Looking to the above image, it is evident that her goal is not clothing for a weekly rotation of fabulous fits. She is looking into the absurd, she is creating art, and while many an artist’s chosen medium is oil paint, or sometimes a water color, her chosen medium is fabric, beads, and the ferver of creativity embroided into her history.
Her creations look ancient Chinese history, to childlike wonder and dreams, to architectural principals, to alternate universes, to womanhood. She pours the intersectionality of her interests and experience into fabric and the products are amazing.
A quote from an article written about the Pei exhibit I saw in San Francisco puts it wonderfully:
When you look at her work, you see myriad influences from her early childhood—from learning to sew at an early age, attending the theater with her family, her grandmother’s stories about beautiful, embroidered butterflies on clothing, to making her own toys out of origami and taking walks in Ritan Park, where she developed a love of both nature and architecture. (Juxtapoz - Source).

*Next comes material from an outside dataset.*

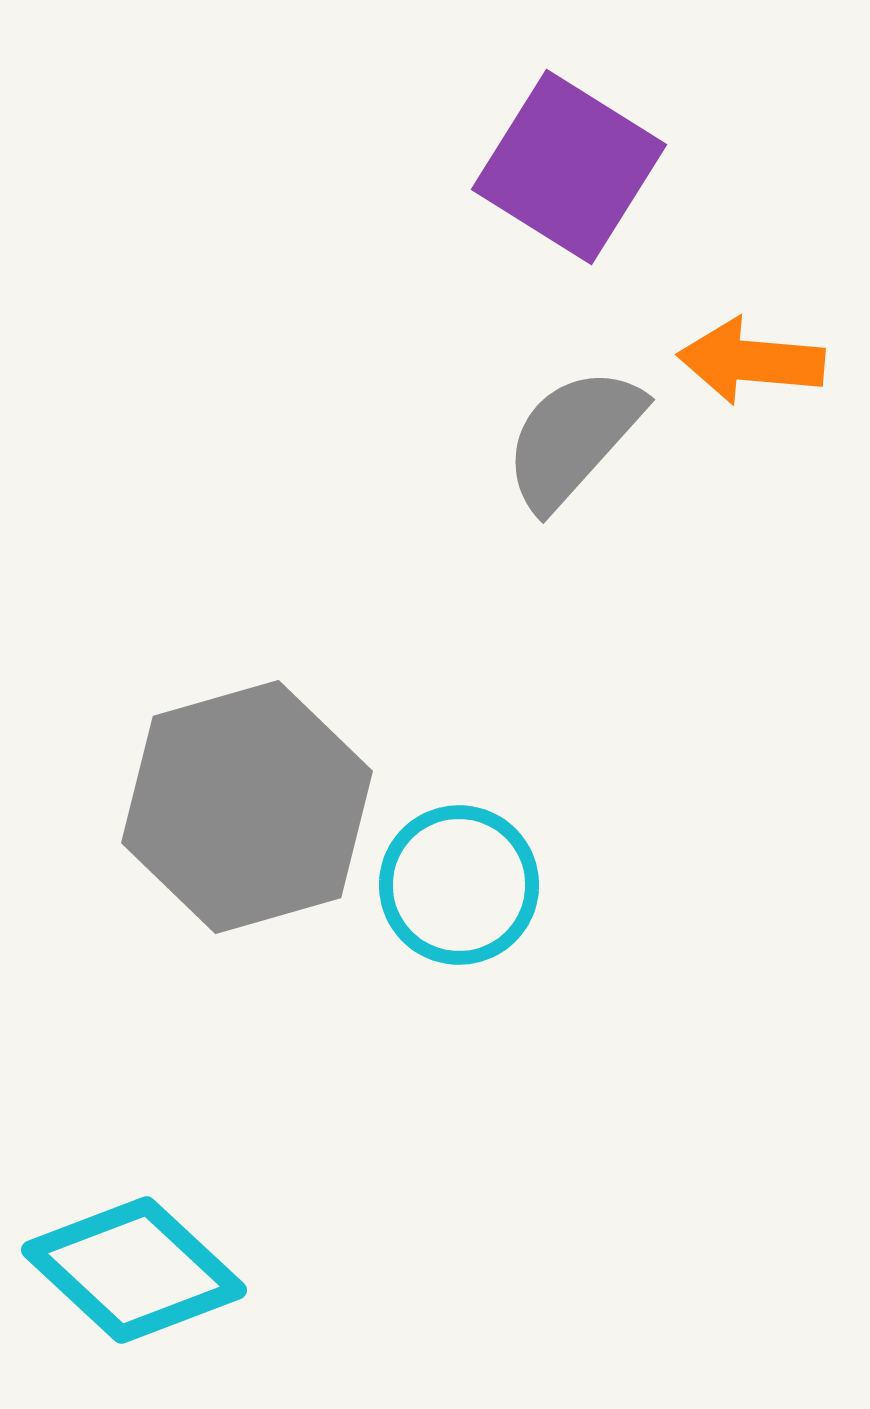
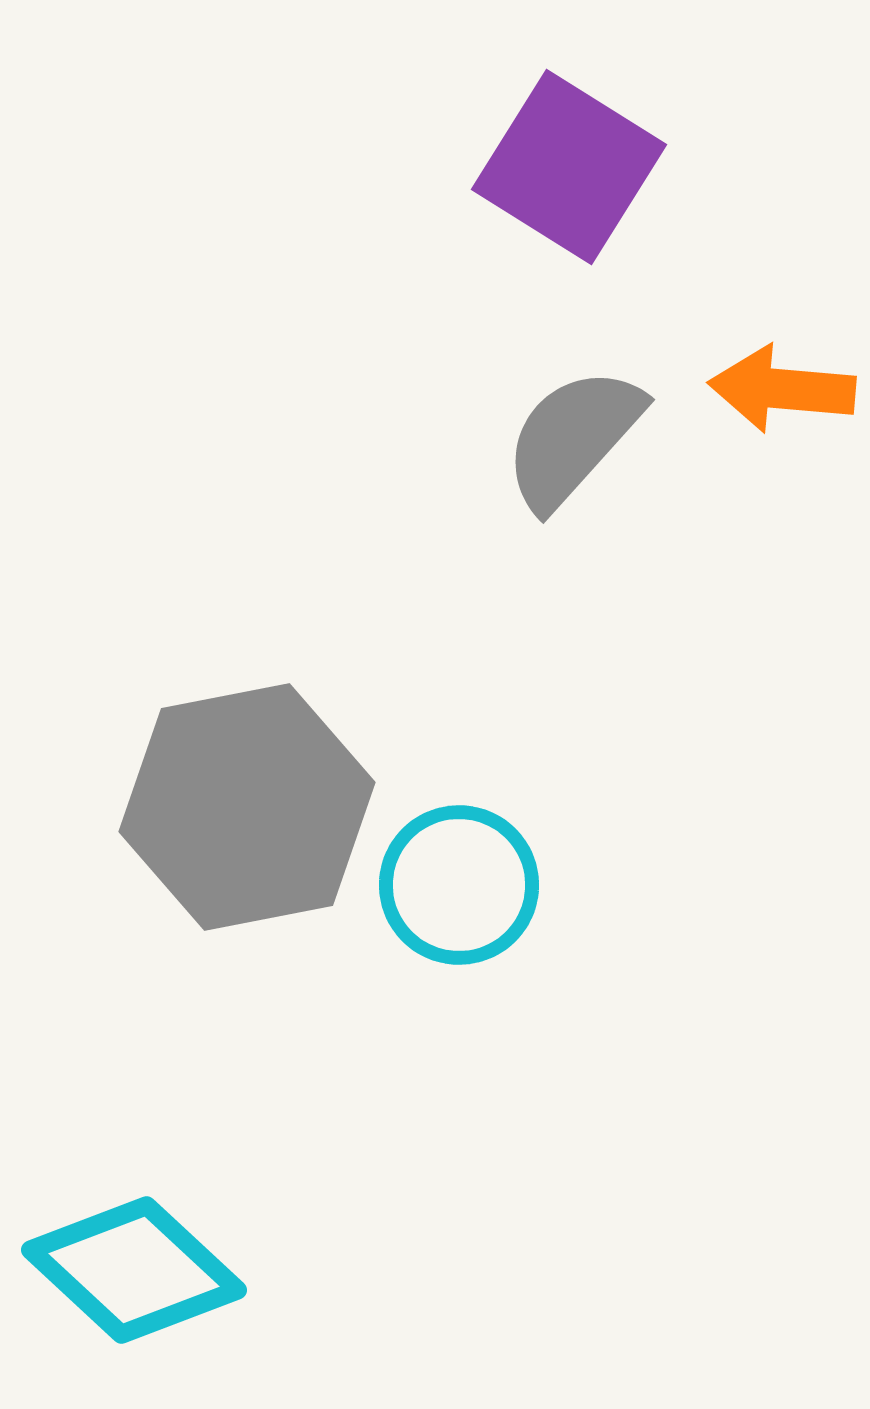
orange arrow: moved 31 px right, 28 px down
gray hexagon: rotated 5 degrees clockwise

Guo Pei shows the finery of fashion as art, and inspires those who view her work to incorporate unique artisitc visions into their own wardrobes. Multicultural, historical, she creates “work that fuses the influences of China’s imperial past, decorative arts, European architecture and the botanical world” (Forbes). Guo Pei upholds the mantle of couture as the purest form of fashion as a means for artistic creation. She is a philosopher of fabric. She a name to remember. She is revolution the art of not just Chinese fashion — but the very essence of couture. She is an artist for the history books.

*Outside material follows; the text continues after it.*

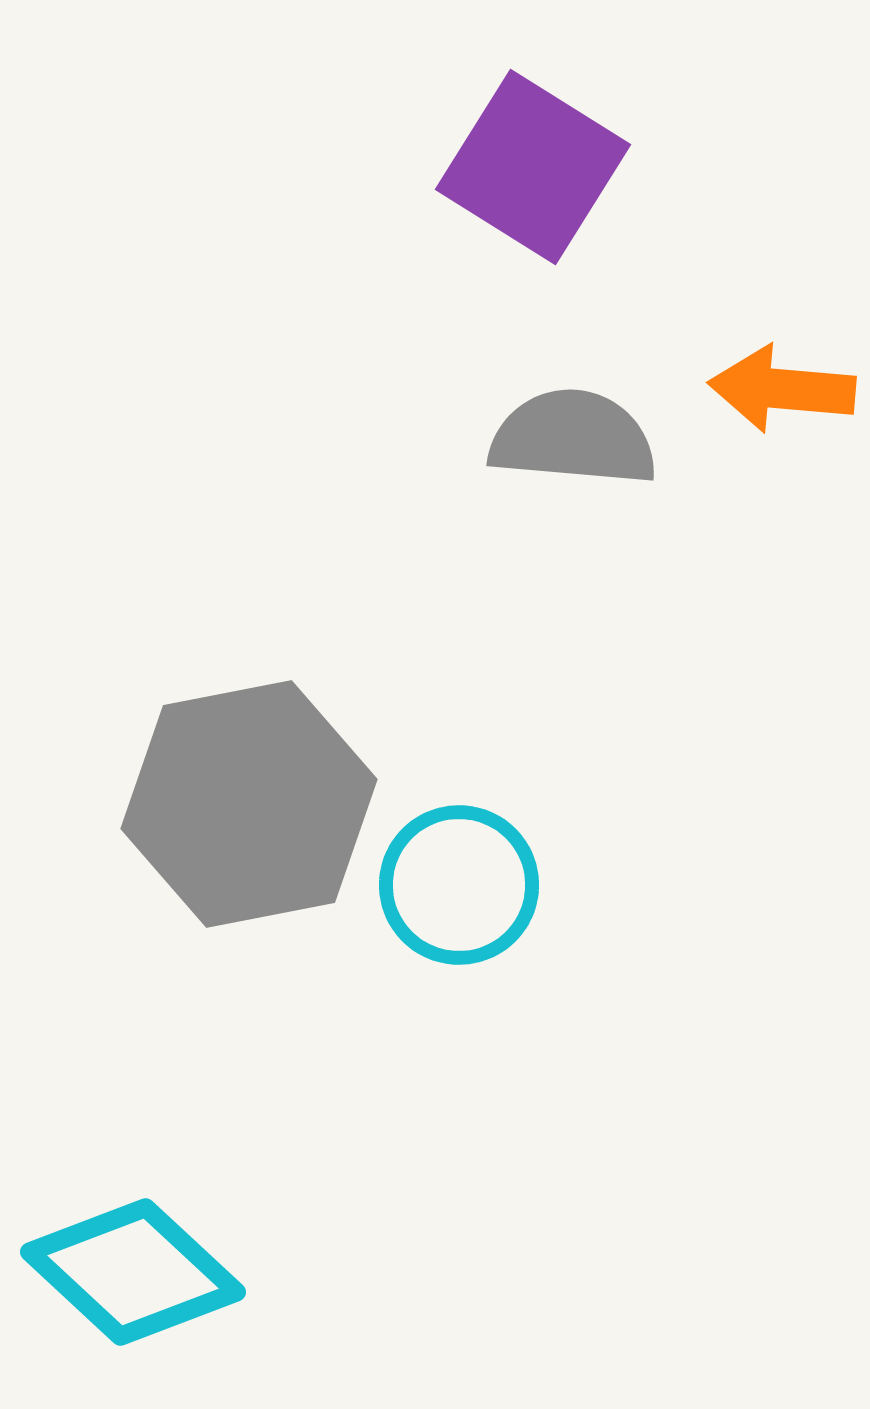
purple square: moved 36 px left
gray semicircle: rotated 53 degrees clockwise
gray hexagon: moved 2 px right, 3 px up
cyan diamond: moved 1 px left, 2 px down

Guo Pei shows the finery of fashion as art, and inspires those who view her work to incorporate unique artisitc visions into their own wardrobes. Multicultural, historical, she creates “work that fuses the influences of China’s imperial past, decorative arts, European architecture and the botanical world” (Forbes). Guo Pei upholds the mantle of couture as the purest form of fashion as a means for artistic creation. She is a philosopher of fabric. She a name to remember. She is revolution the art of not just Chinese fashion — but the very essence of couture. She is an artist for the history books.